$r_1$ and $r_2$ are rational numbers. Prove that the group $G=\{n_1r_1+n_2r_2 | n_1,n_2\in\mathbb{Z}\}$ under addition is cyclic. Generalize to the case where you have $r_1, r_2,....,r_k$ rationals.
I know that for a group to be cyclic, there must exist a $a$ such that $\langle a \rangle =G$. But then I don't know how to proceed.

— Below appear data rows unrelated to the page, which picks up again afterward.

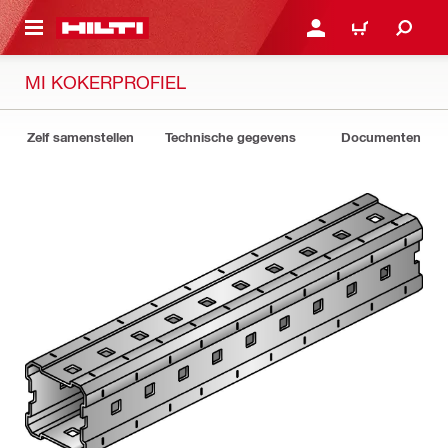
DE HOOFDINHOUD
AANMELDEN OF REGIST
WINKELWAGEN
MI KOKERPROFIEL
Zelf samenstellen
Technische gegevens
Documenten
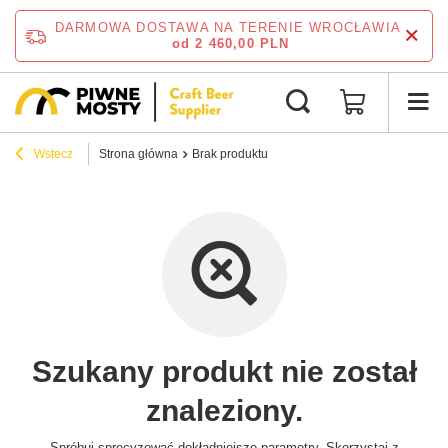
DARMOWA DOSTAWA NA TERENIE WROCŁAWIA
od 2 460,00 PLN
Wstecz
Strona główna
Brak produktu
Szukany produkt nie został
znaleziony.
Spróbuj sprecyzować dokładniejsze parametry. Skorzystaj z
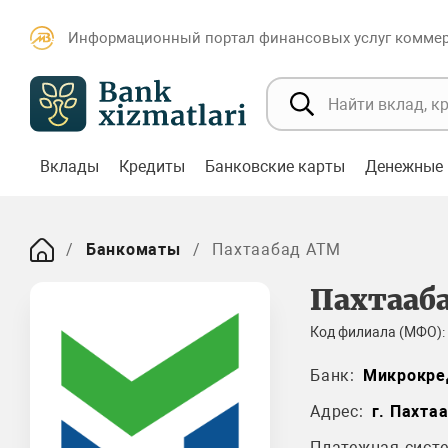
Информационный портал финансовых услуг коммерч
Вклады
Кредиты
Банковские карты
Денежные 
Банкоматы
Пахтаабад ATM
Пахтааб
Код филиала (МФО):
Банк:
Микрокре
Адрес:
г. Пахта
Платежная систе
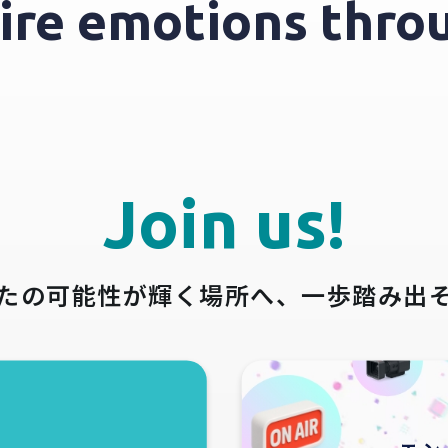
spire emotions th
Join us!
たの可能性が輝く場所へ、
一歩踏み出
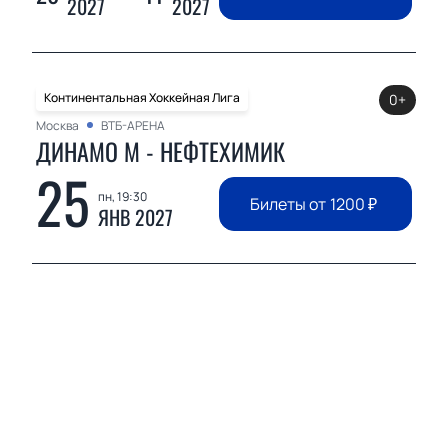
2027
2027
Континентальная Хоккейная Лига
0+
Москва
ВТБ-АРЕНА
ДИНАМО М - НЕФТЕХИМИК
25
пн, 19:30
Билеты от
1200
₽
ЯНВ 2027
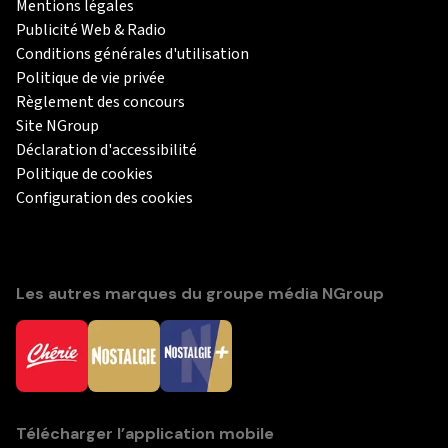
Mentions légales
Publicité Web & Radio
Conditions générales d'utilisation
Politique de vie privée
Règlement des concours
Site NGroup
Déclaration d'accessibilité
Politique de cookies
Configuration des cookies
Les autres marques du groupe média NGroup
Télécharger l’application mobile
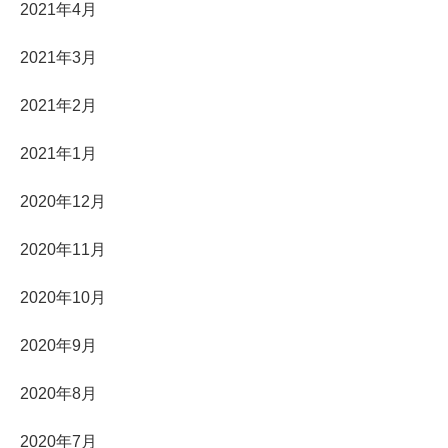
2021年4月
2021年3月
2021年2月
2021年1月
2020年12月
2020年11月
2020年10月
2020年9月
2020年8月
2020年7月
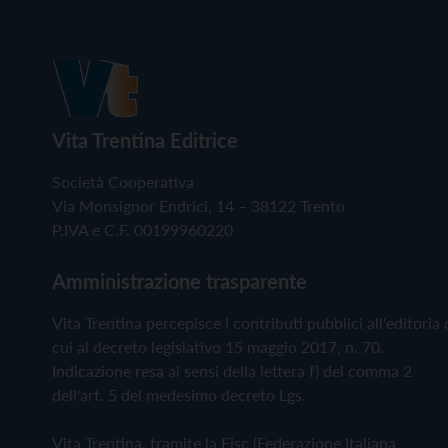
Vita Trentina Editrice
Società Cooperativa
Via Monsignor Endrici, 14 – 38122 Trento
P.IVA e C.F. 00199960220
Amministrazione trasparente
Vita Trentina percepisce i contributi pubblici all'editoria 
cui al decreto legislativo 15 maggio 2017, n. 70.
Indicazione resa ai sensi della lettera f) del comma 2
dell'art. 5 del medesimo decreto Lgs.
Vita Trentina, tramite la Fisc (Federazione Italiana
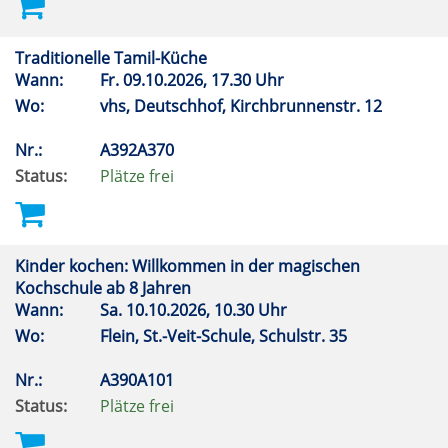
Traditionelle Tamil-Küche
Wann:
Fr.
09.10.2026, 17.30 Uhr
Wo:
vhs, Deutschhof, Kirchbrunnenstr. 12
Nr.:
A392A370
Status:
Plätze frei
Kinder kochen: Willkommen in der magischen
Kochschule ab 8 Jahren
Wann:
Sa.
10.10.2026, 10.30 Uhr
Wo:
Flein, St.-Veit-Schule, Schulstr. 35
Nr.:
A390A101
Status:
Plätze frei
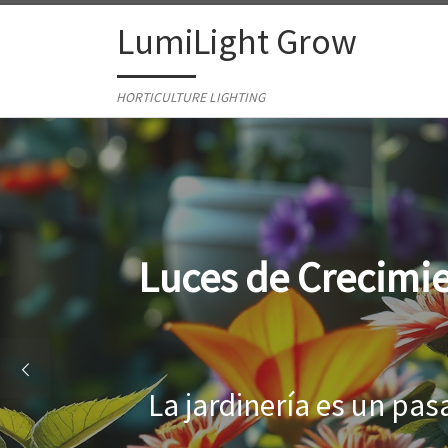
Skip to content
LumiLight Grow
HORTICULTURE LIGHTING
Lámparas para ind
Al cultivar plantas en 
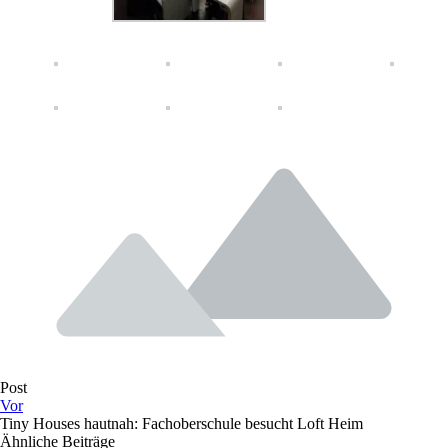
Post
Vor
Tiny Houses hautnah: Fachoberschule besucht Loft Heim
Ähnliche Beiträge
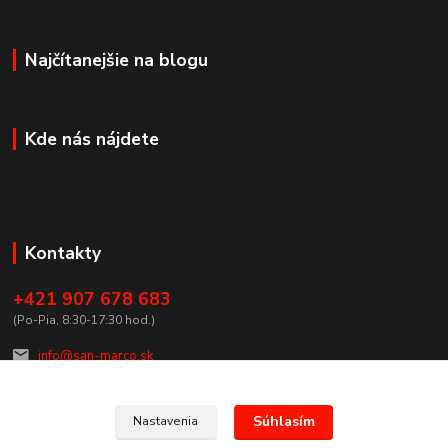
Najčítanejšie na blogu
Kde nás nájdete
Kontakty
+421 907 678 683
(Po-Pia, 8:30-17:30 hod.)
info@san-marco.sk
Súhlasím
Nastavenia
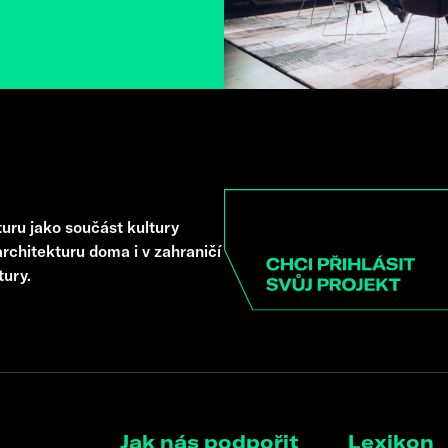
uru jako součást kultury
rchitekturu doma i v zahraničí
tury.
Jak nás podpořit
Lexikon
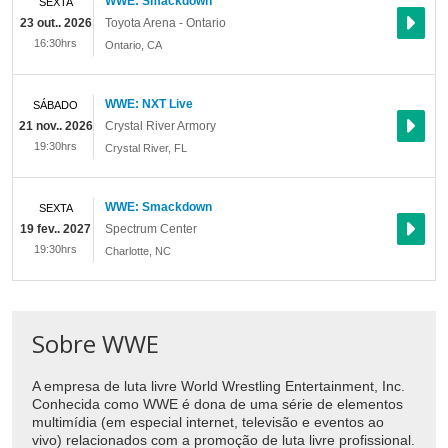
WWE: Smackdown
SEXTA
23 out.. 2026
Toyota Arena - Ontario
16:30hrs
Ontario
,
CA
WWE: NXT Live
SÁBADO
21 nov.. 2026
Crystal River Armory
19:30hrs
Crystal River
,
FL
WWE: Smackdown
SEXTA
19 fev.. 2027
Spectrum Center
19:30hrs
Charlotte
,
NC
Sobre WWE
A empresa de luta livre World Wrestling Entertainment, Inc.
Conhecida como WWE é dona de uma série de elementos
multimídia (em especial internet, televisão e eventos ao
vivo) relacionados com a promoção de luta livre profissional.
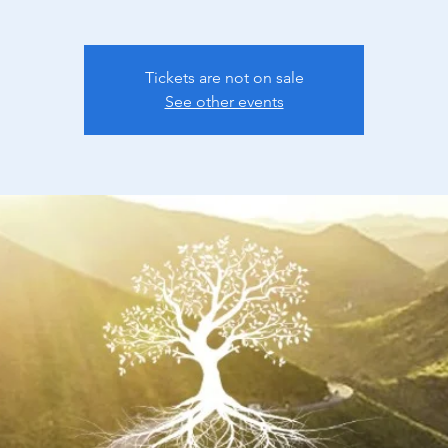
Tickets are not on sale
See other events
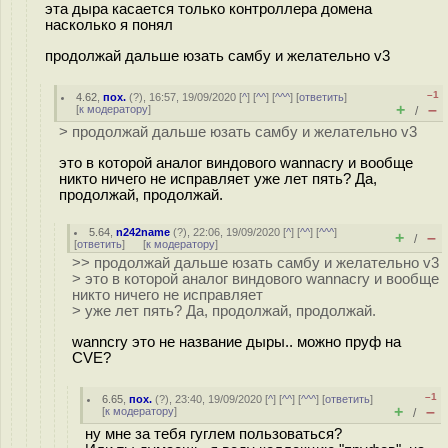
эта дыра касается только контроллера домена
насколько я понял
продолжай дальше юзать самбу и желательно v3
–1
4.62
,
пох.
(
?
), 16:57, 19/09/2020 [
^
] [
^^
] [
^^^
] [
ответить
]
+
–
[
к модератору
]
/
> продолжай дальше юзать самбу и желательно v3
это в которой аналог виндового wannacry и вообще
никто ничего не исправляет уже лет пять? Да,
продолжай, продолжай.
5.64
,
n242name
(
?
), 22:06, 19/09/2020 [
^
] [
^^
] [
^^^
]
+
–
/
[
ответить
]
[
к модератору
]
>> продолжай дальше юзать самбу и желательно v3
> это в которой аналог виндового wannacry и вообще
никто ничего не исправляет
> уже лет пять? Да, продолжай, продолжай.
wanncry это не название дыры.. можно пруф на
CVE?
–1
6.65
,
пох.
(
?
), 23:40, 19/09/2020 [
^
] [
^^
] [
^^^
] [
ответить
]
+
–
[
к модератору
]
/
ну мне за тебя гуглем пользоваться?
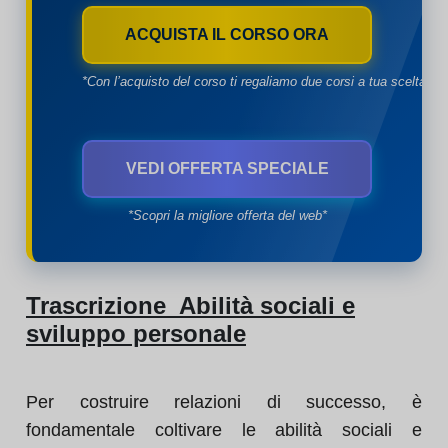
ACQUISTA IL CORSO ORA
*Con l’acquisto del corso ti regaliamo due corsi a tua scelta*
VEDI OFFERTA SPECIALE
*Scopri la migliore offerta del web*
Trascrizione Abilità sociali e
sviluppo personale
Per costruire relazioni di successo, è
fondamentale coltivare le abilità sociali e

Let $r_1 = \dfrac{a}{b}$ and $r_2 = \dfrac{c}{d}$.
Then $G=\{n_1r_1+n_2r_2 \mid n_1,n_2\in\mathbb{Z}\} = \left\{\dfrac{n_1ad+n_2cb}{bd} \;\middle|\; n_1,n_2\in\mathbb{Z}\right\}$
By Euclid's Algorithm, for any integers $A$, $B$ there exist integers $m_1$, $m_2$ such that $m_1A + m_2B =\gcd(A, B)$ (where “gcd” means greatest common divisor).
So $G= \left\{n\dfrac{\gcd(ad, cb)}{bd} \;\middle|\; n\in\mathbb{Z}\right\} = \left\langle\dfrac{\gcd(ad, cb)}{bd}\right\rangle$